A fish kill involving gizzard shad which occurred in southeast Michigan is a natural event due to harsh winter weather conditions and a large year-class, according to the state's Department of Natural Resources and Environment.
The department received reports of fish die-offs in southern Michigan beginning shortly after the New Year. The reports are coming from the St. Clair River, Lake St. Clair, the Detroit River and Lake Erie.
Gizzard shad are native to the Great Lakes with the exception of Lake Superior. Shad can be seen concentrated at warm water discharges of industrial plants.
Gizzard shad are an important forage fish, providing a high-energy food resource for predator species such as walleye, muskellunge, smallmouth bass and northern pike. Like many forage fish species, annual abundance of gizzard shad can vary drastically between years.

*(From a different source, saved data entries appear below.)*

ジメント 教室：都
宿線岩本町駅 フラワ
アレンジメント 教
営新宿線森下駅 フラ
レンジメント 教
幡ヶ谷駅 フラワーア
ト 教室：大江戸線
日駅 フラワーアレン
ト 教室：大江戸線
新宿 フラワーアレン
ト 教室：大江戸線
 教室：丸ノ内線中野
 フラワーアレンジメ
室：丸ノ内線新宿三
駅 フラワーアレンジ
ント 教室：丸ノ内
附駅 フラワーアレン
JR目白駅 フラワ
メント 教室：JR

Shad are filter feeders, feeding on both zooplankton and phytoplankton, and can reach a size of 19 inches. However, most of the gizzard shad involved in the fish die-offs are five to six inches long. There was a very large hatch of shad this spring throughout the St. Clair system, resulting in large schools of these young shad.
Anglers along Lake St. Clair have reported seeing large schools of these fish passing through their ice holes while perch fishing. According to the department, the public should expect to see more shad die-offs through the winter and into spring.